- _Request_: Recast the records below as a numbered list, from their first line through the line containing "genus: Ozothamnus", with both ends included and blank lines left out.

:: Supplied material

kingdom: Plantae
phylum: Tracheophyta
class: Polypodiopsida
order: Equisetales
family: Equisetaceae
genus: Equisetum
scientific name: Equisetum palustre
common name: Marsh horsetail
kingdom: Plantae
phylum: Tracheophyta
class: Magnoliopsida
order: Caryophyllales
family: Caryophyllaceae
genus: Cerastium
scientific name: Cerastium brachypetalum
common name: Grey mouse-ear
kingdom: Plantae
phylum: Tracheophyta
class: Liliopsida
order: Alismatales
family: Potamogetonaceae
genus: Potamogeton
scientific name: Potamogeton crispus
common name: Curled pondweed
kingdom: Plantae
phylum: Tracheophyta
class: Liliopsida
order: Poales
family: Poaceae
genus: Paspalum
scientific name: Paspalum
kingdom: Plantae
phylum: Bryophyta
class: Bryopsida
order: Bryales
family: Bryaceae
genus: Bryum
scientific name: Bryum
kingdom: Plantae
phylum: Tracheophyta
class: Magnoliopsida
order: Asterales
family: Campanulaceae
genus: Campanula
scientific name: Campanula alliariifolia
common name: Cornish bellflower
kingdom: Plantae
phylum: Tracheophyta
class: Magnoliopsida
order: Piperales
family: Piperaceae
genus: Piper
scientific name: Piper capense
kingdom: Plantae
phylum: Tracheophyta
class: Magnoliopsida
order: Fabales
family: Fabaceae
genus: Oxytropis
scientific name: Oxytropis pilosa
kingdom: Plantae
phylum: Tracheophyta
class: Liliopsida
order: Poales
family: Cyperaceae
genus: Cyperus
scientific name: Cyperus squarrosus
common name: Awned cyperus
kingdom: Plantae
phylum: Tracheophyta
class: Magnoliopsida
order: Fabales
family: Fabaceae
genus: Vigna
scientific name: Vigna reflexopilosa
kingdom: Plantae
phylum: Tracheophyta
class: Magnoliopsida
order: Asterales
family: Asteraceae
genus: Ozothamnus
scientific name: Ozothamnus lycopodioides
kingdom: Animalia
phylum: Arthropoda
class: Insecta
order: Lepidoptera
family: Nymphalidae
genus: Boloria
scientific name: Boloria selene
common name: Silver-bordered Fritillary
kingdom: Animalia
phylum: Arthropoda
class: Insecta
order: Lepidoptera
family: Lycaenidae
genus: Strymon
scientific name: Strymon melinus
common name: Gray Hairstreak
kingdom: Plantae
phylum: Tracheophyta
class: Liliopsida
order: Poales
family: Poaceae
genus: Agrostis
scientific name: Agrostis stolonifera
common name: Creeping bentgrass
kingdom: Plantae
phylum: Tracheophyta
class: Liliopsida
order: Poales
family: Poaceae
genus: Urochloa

::::

- _Exercise answer_:
1. kingdom: Plantae
2. phylum: Tracheophyta
3. class: Polypodiopsida
4. order: Equisetales
5. family: Equisetaceae
6. genus: Equisetum
7. scientific name: Equisetum palustre
8. common name: Marsh horsetail
9. kingdom: Plantae
10. phylum: Tracheophyta
11. class: Magnoliopsida
12. order: Caryophyllales
13. family: Caryophyllaceae
14. genus: Cerastium
15. scientific name: Cerastium brachypetalum
16. common name: Grey mouse-ear
17. kingdom: Plantae
18. phylum: Tracheophyta
19. class: Liliopsida
20. order: Alismatales
21. family: Potamogetonaceae
22. genus: Potamogeton
23. scientific name: Potamogeton crispus
24. common name: Curled pondweed
25. kingdom: Plantae
26. phylum: Tracheophyta
27. class: Liliopsida
28. order: Poales
29. family: Poaceae
30. genus: Paspalum
31. scientific name: Paspalum
32. kingdom: Plantae
33. phylum: Bryophyta
34. class: Bryopsida
35. order: Bryales
36. family: Bryaceae
37. genus: Bryum
38. scientific name: Bryum
39. kingdom: Plantae
40. phylum: Tracheophyta
41. class: Magnoliopsida
42. order: Asterales
43. family: Campanulaceae
44. genus: Campanula
45. scientific name: Campanula alliariifolia
46. common name: Cornish bellflower
47. kingdom: Plantae
48. phylum: Tracheophyta
49. class: Magnoliopsida
50. order: Piperales
51. family: Piperaceae
52. genus: Piper
53. scientific name: Piper capense
54. kingdom: Plantae
55. phylum: Tracheophyta
56. class: Magnoliopsida
57. order: Fabales
58. family: Fabaceae
59. genus: Oxytropis
60. scientific name: Oxytropis pilosa
61. kingdom: Plantae
62. phylum: Tracheophyta
63. class: Liliopsida
64. order: Poales
65. family: Cyperaceae
66. genus: Cyperus
67. scientific name: Cyperus squarrosus
68. common name: Awned cyperus
69. kingdom: Plantae
70. phylum: Tracheophyta
71. class: Magnoliopsida
72. order: Fabales
73. family: Fabaceae
74. genus: Vigna
75. scientific name: Vigna reflexopilosa
76. kingdom: Plantae
77. phylum: Tracheophyta
78. class: Magnoliopsida
79. order: Asterales
80. family: Asteraceae
81. genus: Ozothamnus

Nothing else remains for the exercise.